DATA IN THIS EXERCISE: Begin
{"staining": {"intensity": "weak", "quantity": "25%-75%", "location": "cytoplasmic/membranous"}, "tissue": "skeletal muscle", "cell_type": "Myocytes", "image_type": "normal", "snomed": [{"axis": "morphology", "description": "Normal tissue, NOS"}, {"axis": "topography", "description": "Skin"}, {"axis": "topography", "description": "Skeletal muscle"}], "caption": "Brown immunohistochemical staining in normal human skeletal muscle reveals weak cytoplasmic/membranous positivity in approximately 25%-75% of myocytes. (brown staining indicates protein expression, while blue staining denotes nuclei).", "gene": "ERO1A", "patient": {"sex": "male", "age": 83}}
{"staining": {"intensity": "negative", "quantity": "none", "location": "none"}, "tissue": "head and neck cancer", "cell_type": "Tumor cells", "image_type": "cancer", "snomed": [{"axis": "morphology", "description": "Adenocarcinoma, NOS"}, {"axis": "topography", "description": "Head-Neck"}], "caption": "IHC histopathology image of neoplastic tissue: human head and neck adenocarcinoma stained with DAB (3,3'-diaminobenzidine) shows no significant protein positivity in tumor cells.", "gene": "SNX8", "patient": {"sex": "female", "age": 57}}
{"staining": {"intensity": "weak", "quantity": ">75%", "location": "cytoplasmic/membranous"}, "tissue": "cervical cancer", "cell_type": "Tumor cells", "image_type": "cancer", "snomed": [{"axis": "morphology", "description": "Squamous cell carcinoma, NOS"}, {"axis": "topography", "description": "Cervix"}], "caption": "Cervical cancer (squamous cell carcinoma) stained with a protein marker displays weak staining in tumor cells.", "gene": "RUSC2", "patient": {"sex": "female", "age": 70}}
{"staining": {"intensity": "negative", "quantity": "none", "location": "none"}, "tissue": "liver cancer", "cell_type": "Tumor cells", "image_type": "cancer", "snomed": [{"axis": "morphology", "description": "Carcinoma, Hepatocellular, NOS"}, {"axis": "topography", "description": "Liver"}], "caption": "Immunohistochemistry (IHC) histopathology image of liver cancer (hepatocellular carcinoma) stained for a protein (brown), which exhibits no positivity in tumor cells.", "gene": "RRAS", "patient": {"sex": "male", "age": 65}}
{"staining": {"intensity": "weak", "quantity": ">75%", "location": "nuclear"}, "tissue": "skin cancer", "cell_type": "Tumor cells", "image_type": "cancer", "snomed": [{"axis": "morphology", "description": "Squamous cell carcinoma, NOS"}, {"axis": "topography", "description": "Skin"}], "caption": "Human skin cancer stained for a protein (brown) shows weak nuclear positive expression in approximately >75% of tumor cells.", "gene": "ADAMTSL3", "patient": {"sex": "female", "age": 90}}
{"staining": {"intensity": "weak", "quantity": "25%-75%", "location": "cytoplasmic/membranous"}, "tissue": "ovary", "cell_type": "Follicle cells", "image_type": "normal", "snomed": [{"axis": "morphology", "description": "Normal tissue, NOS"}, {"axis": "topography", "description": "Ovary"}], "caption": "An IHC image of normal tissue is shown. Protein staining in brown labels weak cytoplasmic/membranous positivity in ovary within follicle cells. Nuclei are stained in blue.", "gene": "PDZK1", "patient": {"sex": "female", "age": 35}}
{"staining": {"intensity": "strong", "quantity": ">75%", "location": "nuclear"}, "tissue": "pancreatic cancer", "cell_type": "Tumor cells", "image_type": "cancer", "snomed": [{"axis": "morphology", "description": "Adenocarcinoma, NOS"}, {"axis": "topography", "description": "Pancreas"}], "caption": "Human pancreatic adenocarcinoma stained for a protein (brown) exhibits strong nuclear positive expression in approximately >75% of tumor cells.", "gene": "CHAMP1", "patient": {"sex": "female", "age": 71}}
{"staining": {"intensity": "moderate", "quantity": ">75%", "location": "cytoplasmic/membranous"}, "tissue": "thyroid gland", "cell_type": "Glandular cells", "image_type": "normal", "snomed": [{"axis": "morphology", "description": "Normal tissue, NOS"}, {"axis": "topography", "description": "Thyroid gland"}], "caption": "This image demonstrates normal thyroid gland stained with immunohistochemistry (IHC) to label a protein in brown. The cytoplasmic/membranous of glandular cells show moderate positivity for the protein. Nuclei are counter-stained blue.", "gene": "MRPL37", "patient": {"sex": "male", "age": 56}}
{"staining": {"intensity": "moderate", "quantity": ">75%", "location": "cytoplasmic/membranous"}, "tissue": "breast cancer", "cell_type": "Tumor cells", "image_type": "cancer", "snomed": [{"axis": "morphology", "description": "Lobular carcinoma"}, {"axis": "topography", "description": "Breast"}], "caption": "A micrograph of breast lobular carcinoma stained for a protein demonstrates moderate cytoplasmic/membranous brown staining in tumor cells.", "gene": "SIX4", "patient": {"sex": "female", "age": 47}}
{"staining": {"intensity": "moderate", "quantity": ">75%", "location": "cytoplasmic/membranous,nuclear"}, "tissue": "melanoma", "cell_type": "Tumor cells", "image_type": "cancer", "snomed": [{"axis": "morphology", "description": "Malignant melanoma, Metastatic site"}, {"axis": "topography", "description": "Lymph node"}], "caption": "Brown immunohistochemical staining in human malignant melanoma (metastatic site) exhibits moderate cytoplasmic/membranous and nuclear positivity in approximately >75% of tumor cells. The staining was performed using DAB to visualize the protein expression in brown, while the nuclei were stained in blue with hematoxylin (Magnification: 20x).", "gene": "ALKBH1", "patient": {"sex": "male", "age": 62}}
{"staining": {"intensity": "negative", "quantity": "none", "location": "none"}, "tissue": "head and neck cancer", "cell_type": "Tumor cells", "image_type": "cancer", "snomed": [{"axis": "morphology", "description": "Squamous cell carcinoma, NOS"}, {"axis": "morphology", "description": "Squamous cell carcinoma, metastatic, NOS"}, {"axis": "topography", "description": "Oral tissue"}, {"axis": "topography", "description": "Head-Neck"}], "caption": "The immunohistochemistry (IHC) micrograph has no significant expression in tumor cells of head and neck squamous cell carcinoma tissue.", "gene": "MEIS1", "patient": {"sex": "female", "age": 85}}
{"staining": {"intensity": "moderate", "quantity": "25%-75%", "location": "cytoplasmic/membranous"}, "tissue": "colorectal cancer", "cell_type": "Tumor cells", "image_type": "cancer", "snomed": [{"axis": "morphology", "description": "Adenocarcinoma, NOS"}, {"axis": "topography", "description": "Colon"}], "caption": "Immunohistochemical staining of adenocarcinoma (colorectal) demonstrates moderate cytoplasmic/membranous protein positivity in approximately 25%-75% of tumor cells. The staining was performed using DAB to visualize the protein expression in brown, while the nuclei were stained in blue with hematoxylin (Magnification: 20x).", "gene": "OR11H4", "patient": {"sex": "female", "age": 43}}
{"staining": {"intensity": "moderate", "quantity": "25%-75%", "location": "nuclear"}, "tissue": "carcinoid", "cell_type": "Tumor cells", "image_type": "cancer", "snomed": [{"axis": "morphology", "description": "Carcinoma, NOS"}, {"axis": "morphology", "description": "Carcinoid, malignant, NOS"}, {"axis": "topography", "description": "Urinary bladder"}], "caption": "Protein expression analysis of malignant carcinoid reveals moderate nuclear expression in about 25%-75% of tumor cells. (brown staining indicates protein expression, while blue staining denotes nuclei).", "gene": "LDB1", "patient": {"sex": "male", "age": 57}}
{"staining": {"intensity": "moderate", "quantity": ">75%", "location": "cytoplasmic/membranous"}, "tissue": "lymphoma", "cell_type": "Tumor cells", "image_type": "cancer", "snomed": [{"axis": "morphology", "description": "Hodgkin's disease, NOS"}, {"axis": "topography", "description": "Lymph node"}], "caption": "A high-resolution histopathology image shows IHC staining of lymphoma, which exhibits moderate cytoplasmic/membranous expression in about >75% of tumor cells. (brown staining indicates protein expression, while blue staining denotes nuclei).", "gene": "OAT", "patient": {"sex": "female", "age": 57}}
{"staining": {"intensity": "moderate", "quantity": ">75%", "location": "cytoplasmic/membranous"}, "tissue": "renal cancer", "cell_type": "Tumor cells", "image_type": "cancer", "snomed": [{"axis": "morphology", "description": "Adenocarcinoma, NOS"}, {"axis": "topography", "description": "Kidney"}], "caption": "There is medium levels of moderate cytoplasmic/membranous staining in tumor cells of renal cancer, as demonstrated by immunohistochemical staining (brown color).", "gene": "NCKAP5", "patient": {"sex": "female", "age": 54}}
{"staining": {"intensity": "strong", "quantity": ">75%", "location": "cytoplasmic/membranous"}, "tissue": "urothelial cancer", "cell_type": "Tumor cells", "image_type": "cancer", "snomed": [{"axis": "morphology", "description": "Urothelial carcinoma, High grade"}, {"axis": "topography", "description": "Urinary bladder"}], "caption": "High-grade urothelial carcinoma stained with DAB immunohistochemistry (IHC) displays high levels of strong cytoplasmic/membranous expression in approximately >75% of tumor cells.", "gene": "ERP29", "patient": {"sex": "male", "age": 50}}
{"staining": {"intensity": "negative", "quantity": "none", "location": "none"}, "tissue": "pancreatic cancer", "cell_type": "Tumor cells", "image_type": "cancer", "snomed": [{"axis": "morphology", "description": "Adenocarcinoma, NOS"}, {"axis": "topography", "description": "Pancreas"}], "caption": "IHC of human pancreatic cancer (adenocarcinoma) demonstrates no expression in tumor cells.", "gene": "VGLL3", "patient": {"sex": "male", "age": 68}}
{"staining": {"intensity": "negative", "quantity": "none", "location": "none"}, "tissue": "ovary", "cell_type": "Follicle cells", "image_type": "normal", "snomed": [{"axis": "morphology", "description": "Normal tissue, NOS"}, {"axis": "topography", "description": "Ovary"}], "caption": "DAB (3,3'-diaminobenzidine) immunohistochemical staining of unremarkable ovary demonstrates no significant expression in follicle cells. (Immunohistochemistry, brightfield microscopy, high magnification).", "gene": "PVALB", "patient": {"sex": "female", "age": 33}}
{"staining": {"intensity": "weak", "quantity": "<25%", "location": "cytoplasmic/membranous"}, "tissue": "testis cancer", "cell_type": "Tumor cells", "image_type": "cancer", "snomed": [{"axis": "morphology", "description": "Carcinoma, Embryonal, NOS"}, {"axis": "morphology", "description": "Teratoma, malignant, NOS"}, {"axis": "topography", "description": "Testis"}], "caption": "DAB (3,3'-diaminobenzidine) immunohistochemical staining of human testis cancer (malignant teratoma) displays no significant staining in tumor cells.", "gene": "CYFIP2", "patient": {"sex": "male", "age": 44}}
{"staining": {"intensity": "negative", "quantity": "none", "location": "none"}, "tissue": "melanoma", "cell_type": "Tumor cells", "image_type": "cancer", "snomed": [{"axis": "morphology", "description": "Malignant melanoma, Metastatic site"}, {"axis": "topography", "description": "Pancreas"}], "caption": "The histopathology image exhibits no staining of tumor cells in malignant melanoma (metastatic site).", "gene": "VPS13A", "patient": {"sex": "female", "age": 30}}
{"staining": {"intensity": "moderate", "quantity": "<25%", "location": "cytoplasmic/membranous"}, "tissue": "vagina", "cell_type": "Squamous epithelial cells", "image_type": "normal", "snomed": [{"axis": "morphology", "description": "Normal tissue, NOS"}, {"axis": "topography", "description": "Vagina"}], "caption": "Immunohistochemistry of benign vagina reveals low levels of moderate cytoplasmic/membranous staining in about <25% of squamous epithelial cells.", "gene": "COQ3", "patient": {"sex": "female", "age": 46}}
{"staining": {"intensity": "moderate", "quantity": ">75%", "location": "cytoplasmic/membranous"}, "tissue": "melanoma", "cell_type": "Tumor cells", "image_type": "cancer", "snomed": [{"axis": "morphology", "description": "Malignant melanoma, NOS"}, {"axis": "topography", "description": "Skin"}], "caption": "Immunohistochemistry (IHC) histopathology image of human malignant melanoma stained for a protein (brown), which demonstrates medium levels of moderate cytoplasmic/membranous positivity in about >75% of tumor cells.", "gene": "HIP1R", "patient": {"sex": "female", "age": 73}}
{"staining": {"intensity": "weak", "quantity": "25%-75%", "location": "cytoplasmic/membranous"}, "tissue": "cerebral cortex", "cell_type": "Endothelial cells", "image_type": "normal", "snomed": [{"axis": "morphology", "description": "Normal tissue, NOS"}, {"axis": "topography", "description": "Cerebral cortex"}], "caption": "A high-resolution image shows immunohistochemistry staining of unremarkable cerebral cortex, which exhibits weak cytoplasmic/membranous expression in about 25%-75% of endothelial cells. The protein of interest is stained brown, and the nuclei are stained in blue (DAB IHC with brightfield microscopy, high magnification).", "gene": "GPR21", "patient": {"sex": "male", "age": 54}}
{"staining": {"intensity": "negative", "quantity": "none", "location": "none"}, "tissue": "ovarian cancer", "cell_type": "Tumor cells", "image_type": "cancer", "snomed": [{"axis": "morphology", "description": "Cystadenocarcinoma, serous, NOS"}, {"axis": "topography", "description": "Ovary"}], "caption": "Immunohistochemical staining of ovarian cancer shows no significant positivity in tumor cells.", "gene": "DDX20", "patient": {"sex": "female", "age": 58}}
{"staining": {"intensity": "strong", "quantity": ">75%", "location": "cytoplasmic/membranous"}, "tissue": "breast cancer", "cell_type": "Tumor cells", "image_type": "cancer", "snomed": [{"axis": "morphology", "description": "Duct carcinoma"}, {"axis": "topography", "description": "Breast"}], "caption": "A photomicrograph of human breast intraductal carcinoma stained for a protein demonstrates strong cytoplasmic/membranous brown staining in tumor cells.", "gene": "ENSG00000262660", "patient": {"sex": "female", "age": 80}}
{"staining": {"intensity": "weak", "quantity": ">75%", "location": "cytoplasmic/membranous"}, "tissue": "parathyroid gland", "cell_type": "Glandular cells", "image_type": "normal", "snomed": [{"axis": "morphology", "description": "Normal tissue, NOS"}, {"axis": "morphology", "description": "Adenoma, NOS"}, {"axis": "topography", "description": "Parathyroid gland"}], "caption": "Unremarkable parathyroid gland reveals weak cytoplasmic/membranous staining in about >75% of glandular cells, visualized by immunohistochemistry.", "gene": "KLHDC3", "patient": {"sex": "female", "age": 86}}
DATA IN THIS EXERCISE: End
▶ ASSIGNED TASK: From the records above, give again exactly the lines running from the line with "cancer (squamous cell" to the line with "IHC image of", inclusive.

▶ ANSWER AREA:
{"staining": {"intensity": "weak", "quantity": ">75%", "location": "cytoplasmic/membranous"}, "tissue": "cervical cancer", "cell_type": "Tumor cells", "image_type": "cancer", "snomed": [{"axis": "morphology", "description": "Squamous cell carcinoma, NOS"}, {"axis": "topography", "description": "Cervix"}], "caption": "Cervical cancer (squamous cell carcinoma) stained with a protein marker displays weak staining in tumor cells.", "gene": "RUSC2", "patient": {"sex": "female", "age": 70}}
{"staining": {"intensity": "negative", "quantity": "none", "location": "none"}, "tissue": "liver cancer", "cell_type": "Tumor cells", "image_type": "cancer", "snomed": [{"axis": "morphology", "description": "Carcinoma, Hepatocellular, NOS"}, {"axis": "topography", "description": "Liver"}], "caption": "Immunohistochemistry (IHC) histopathology image of liver cancer (hepatocellular carcinoma) stained for a protein (brown), which exhibits no positivity in tumor cells.", "gene": "RRAS", "patient": {"sex": "male", "age": 65}}
{"staining": {"intensity": "weak", "quantity": ">75%", "location": "nuclear"}, "tissue": "skin cancer", "cell_type": "Tumor cells", "image_type": "cancer", "snomed": [{"axis": "morphology", "description": "Squamous cell carcinoma, NOS"}, {"axis": "topography", "description": "Skin"}], "caption": "Human skin cancer stained for a protein (brown) shows weak nuclear positive expression in approximately >75% of tumor cells.", "gene": "ADAMTSL3", "patient": {"sex": "female", "age": 90}}
{"staining": {"intensity": "weak", "quantity": "25%-75%", "location": "cytoplasmic/membranous"}, "tissue": "ovary", "cell_type": "Follicle cells", "image_type": "normal", "snomed": [{"axis": "morphology", "description": "Normal tissue, NOS"}, {"axis": "topography", "description": "Ovary"}], "caption": "An IHC image of normal tissue is shown. Protein staining in brown labels weak cytoplasmic/membranous positivity in ovary within follicle cells. Nuclei are stained in blue.", "gene": "PDZK1", "patient": {"sex": "female", "age": 35}}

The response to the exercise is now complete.